◆ **Short task**: Copy out the lines below exactly as they are given.

◆ **Records for this task**:
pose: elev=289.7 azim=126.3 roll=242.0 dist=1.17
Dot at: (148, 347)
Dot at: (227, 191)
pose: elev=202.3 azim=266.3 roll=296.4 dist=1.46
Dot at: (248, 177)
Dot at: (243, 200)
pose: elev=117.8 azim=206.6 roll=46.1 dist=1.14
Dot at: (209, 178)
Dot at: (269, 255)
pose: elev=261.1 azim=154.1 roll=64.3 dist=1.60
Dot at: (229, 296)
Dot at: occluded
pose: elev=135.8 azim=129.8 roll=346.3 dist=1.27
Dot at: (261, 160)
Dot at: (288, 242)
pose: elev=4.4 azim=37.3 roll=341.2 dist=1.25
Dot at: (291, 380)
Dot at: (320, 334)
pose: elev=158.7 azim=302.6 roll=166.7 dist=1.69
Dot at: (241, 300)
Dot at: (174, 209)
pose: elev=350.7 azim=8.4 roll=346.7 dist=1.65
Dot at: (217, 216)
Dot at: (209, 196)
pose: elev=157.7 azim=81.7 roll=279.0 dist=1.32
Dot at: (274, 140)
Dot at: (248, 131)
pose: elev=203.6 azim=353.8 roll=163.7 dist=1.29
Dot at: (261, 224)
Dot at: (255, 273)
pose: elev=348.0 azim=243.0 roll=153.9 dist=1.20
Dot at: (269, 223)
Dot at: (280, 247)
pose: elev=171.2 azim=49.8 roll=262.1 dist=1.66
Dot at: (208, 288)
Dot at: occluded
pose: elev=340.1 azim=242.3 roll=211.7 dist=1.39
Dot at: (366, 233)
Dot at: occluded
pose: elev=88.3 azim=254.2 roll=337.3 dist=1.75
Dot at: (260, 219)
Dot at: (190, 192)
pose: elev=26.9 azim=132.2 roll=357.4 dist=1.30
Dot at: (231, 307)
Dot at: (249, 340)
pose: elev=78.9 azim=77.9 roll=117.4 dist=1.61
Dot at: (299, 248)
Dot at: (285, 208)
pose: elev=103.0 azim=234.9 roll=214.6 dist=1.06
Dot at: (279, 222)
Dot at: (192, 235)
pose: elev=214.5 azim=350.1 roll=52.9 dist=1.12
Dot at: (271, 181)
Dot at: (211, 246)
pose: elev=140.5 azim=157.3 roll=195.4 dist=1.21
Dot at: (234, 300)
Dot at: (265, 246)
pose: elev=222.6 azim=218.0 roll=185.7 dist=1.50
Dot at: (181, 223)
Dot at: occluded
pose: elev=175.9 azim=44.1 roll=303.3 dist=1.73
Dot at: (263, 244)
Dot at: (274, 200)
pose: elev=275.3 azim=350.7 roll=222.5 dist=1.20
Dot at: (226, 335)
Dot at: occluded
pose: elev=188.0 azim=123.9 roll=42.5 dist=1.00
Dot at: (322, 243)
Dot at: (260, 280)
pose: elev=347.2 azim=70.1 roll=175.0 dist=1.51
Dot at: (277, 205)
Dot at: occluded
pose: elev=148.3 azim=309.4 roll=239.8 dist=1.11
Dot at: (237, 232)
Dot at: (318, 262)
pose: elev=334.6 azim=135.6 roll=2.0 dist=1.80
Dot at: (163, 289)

◆ **Answer for the task**:
pose: elev=289.7 azim=126.3 roll=242.0 dist=1.17
Dot at: (148, 347)
Dot at: (227, 191)
pose: elev=202.3 azim=266.3 roll=296.4 dist=1.46
Dot at: (248, 177)
Dot at: (243, 200)
pose: elev=117.8 azim=206.6 roll=46.1 dist=1.14
Dot at: (209, 178)
Dot at: (269, 255)
pose: elev=261.1 azim=154.1 roll=64.3 dist=1.60
Dot at: (229, 296)
Dot at: occluded
pose: elev=135.8 azim=129.8 roll=346.3 dist=1.27
Dot at: (261, 160)
Dot at: (288, 242)
pose: elev=4.4 azim=37.3 roll=341.2 dist=1.25
Dot at: (291, 380)
Dot at: (320, 334)
pose: elev=158.7 azim=302.6 roll=166.7 dist=1.69
Dot at: (241, 300)
Dot at: (174, 209)
pose: elev=350.7 azim=8.4 roll=346.7 dist=1.65
Dot at: (217, 216)
Dot at: (209, 196)
pose: elev=157.7 azim=81.7 roll=279.0 dist=1.32
Dot at: (274, 140)
Dot at: (248, 131)
pose: elev=203.6 azim=353.8 roll=163.7 dist=1.29
Dot at: (261, 224)
Dot at: (255, 273)
pose: elev=348.0 azim=243.0 roll=153.9 dist=1.20
Dot at: (269, 223)
Dot at: (280, 247)
pose: elev=171.2 azim=49.8 roll=262.1 dist=1.66
Dot at: (208, 288)
Dot at: occluded
pose: elev=340.1 azim=242.3 roll=211.7 dist=1.39
Dot at: (366, 233)
Dot at: occluded
pose: elev=88.3 azim=254.2 roll=337.3 dist=1.75
Dot at: (260, 219)
Dot at: (190, 192)
pose: elev=26.9 azim=132.2 roll=357.4 dist=1.30
Dot at: (231, 307)
Dot at: (249, 340)
pose: elev=78.9 azim=77.9 roll=117.4 dist=1.61
Dot at: (299, 248)
Dot at: (285, 208)
pose: elev=103.0 azim=234.9 roll=214.6 dist=1.06
Dot at: (279, 222)
Dot at: (192, 235)
pose: elev=214.5 azim=350.1 roll=52.9 dist=1.12
Dot at: (271, 181)
Dot at: (211, 246)
pose: elev=140.5 azim=157.3 roll=195.4 dist=1.21
Dot at: (234, 300)
Dot at: (265, 246)
pose: elev=222.6 azim=218.0 roll=185.7 dist=1.50
Dot at: (181, 223)
Dot at: occluded
pose: elev=175.9 azim=44.1 roll=303.3 dist=1.73
Dot at: (263, 244)
Dot at: (274, 200)
pose: elev=275.3 azim=350.7 roll=222.5 dist=1.20
Dot at: (226, 335)
Dot at: occluded
pose: elev=188.0 azim=123.9 roll=42.5 dist=1.00
Dot at: (322, 243)
Dot at: (260, 280)
pose: elev=347.2 azim=70.1 roll=175.0 dist=1.51
Dot at: (277, 205)
Dot at: occluded
pose: elev=148.3 azim=309.4 roll=239.8 dist=1.11
Dot at: (237, 232)
Dot at: (318, 262)
pose: elev=334.6 azim=135.6 roll=2.0 dist=1.80
Dot at: (163, 289)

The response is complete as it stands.